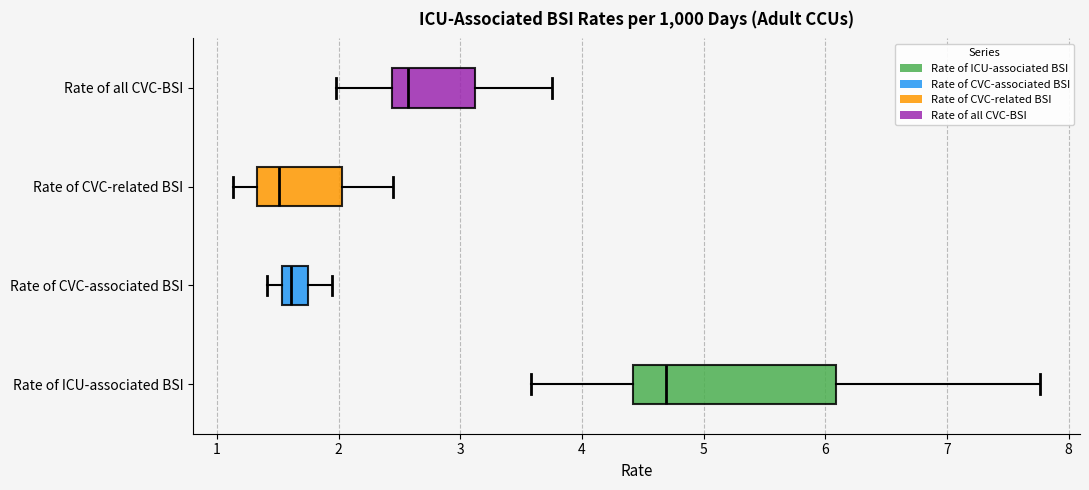

Which box is the widest, from its left edge to its right edge?

Rate of ICU-associated BSI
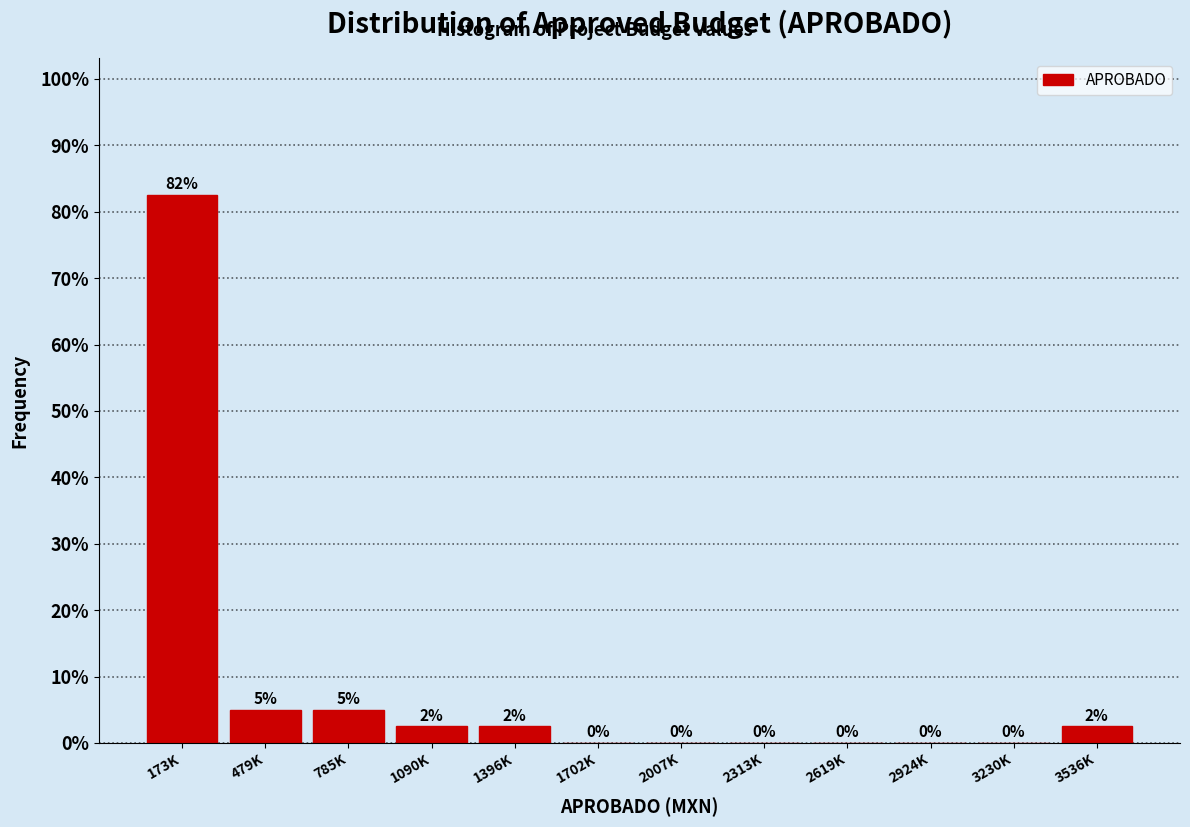

What is the approximate value at 479K?

5.0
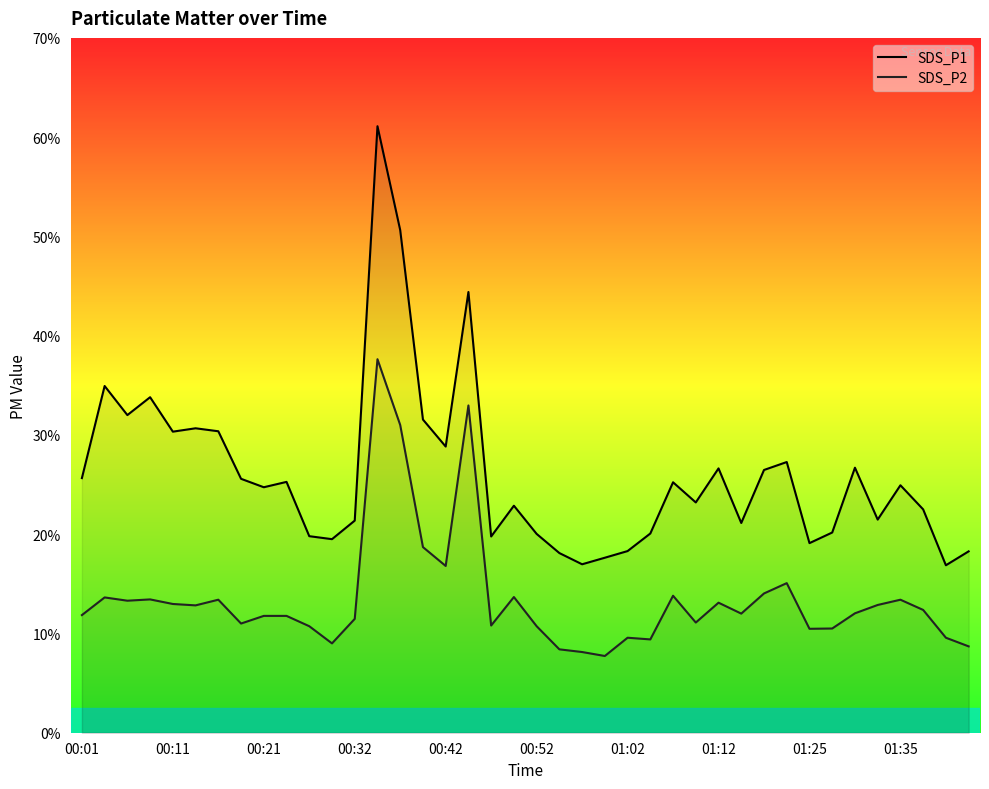

True or false: SDS_P1 and SDS_P2 cross at least once.

False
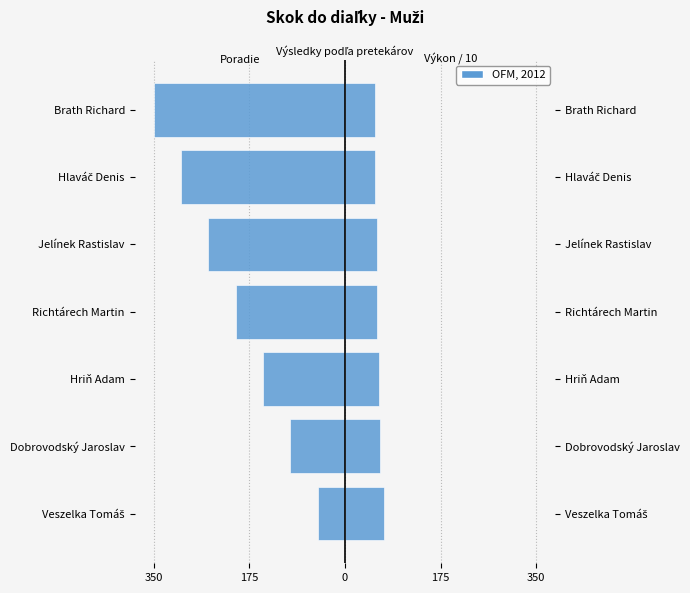

True or false: Výkon / 10 (pravá os) has a value of 80.0 at Richtárech Martin.

False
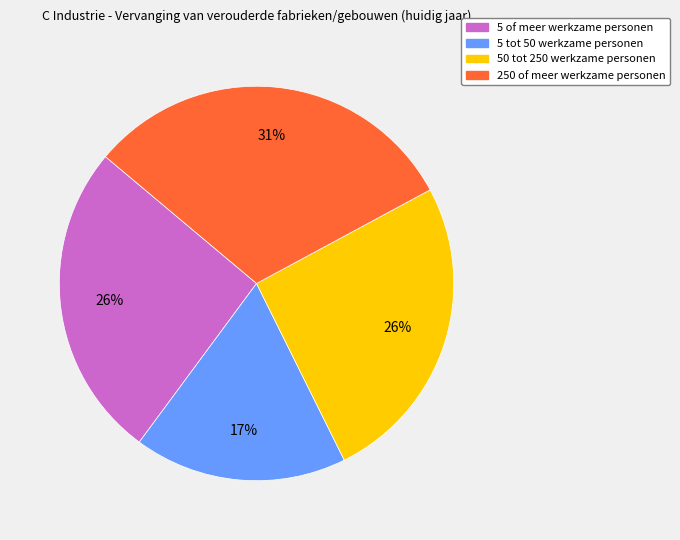

Combined, do 5 tot 50 werkzame personen and 5 of meer werkzame personen account for over 50%?

No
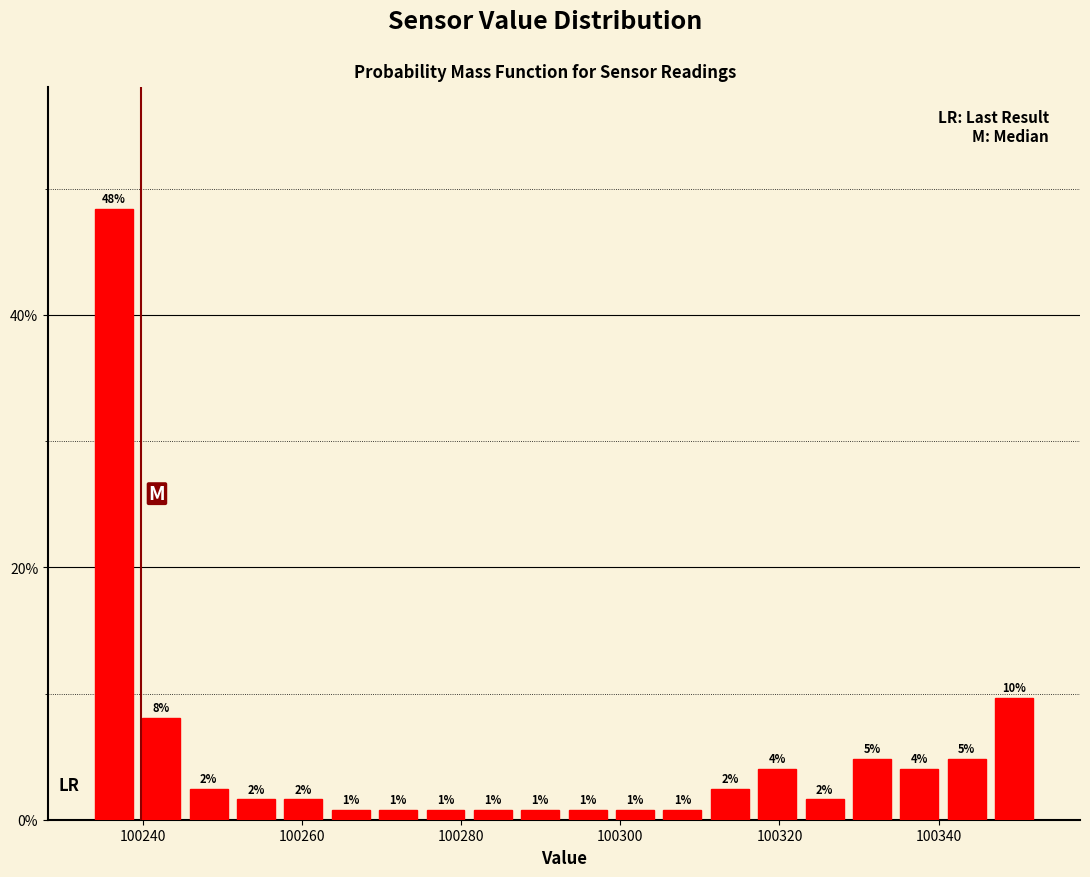

Read against the x-axis, roughly where is the centre of the tallest bar?

100236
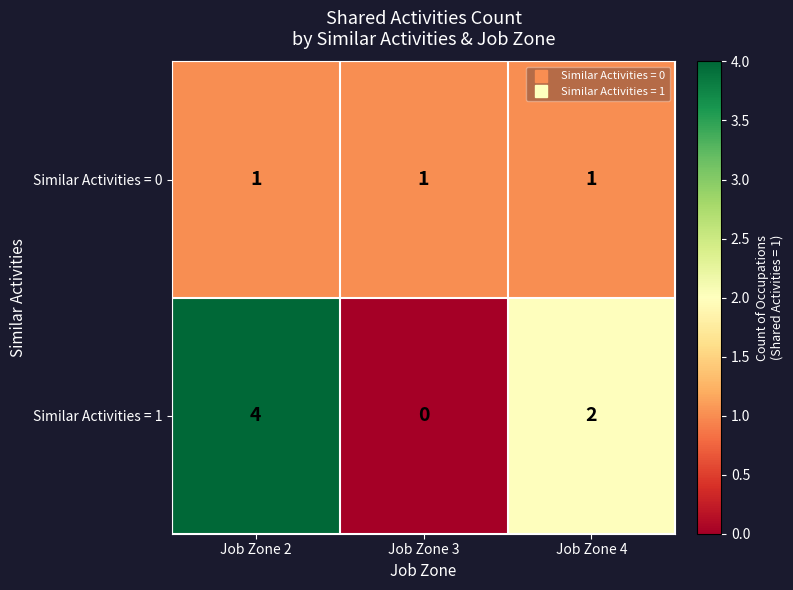

What is the greatest value displayed?

4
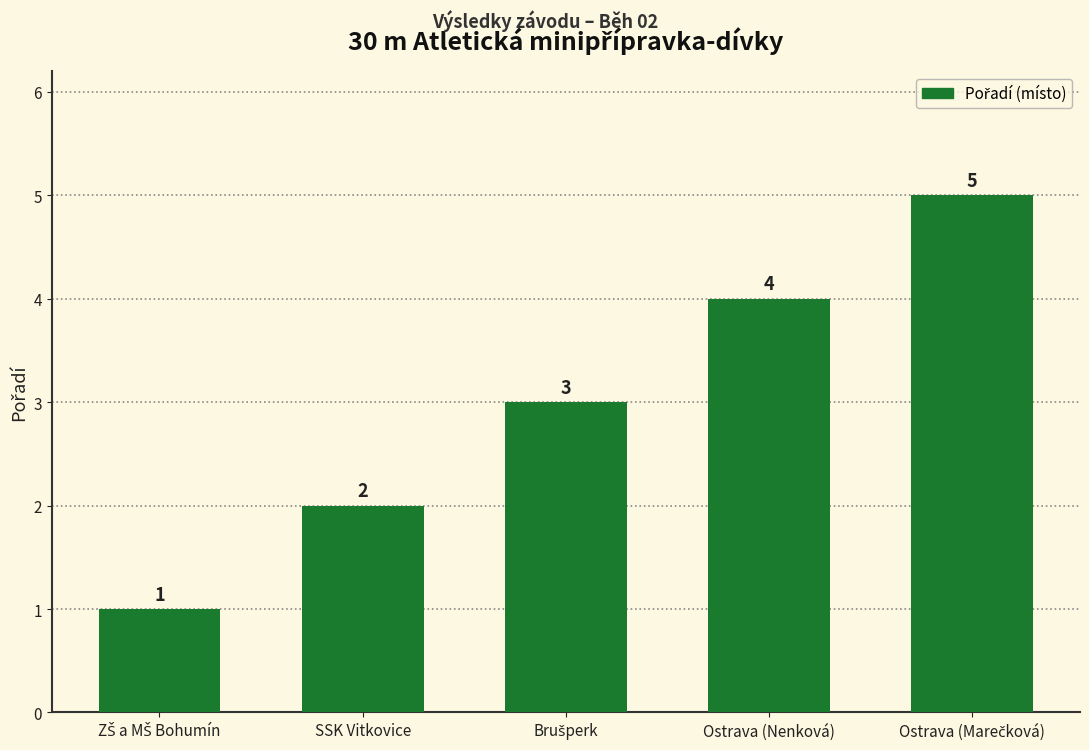

What is the label of the 2nd bar from the left?

SSK Vitkovice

################

## Ziel der Übung
Schreiben Sie die gesamten Daten oben Zeile für Zeile ohne jede Änderung ab. Lassen Sie die Bilder dabei weg.

## Ergebnis der Aufgabe
Which box is the widest, from its left edge to its right edge?

Rate of ICU-associated BSI

What is the approximate value at 479K?

5.0

True or false: SDS_P1 and SDS_P2 cross at least once.

False

True or false: Výkon / 10 (pravá os) has a value of 80.0 at Richtárech Martin.

False

Combined, do 5 tot 50 werkzame personen and 5 of meer werkzame personen account for over 50%?

No

Read against the x-axis, roughly where is the centre of the tallest bar?

100236

What is the greatest value displayed?

4

What is the label of the 2nd bar from the left?

SSK Vitkovice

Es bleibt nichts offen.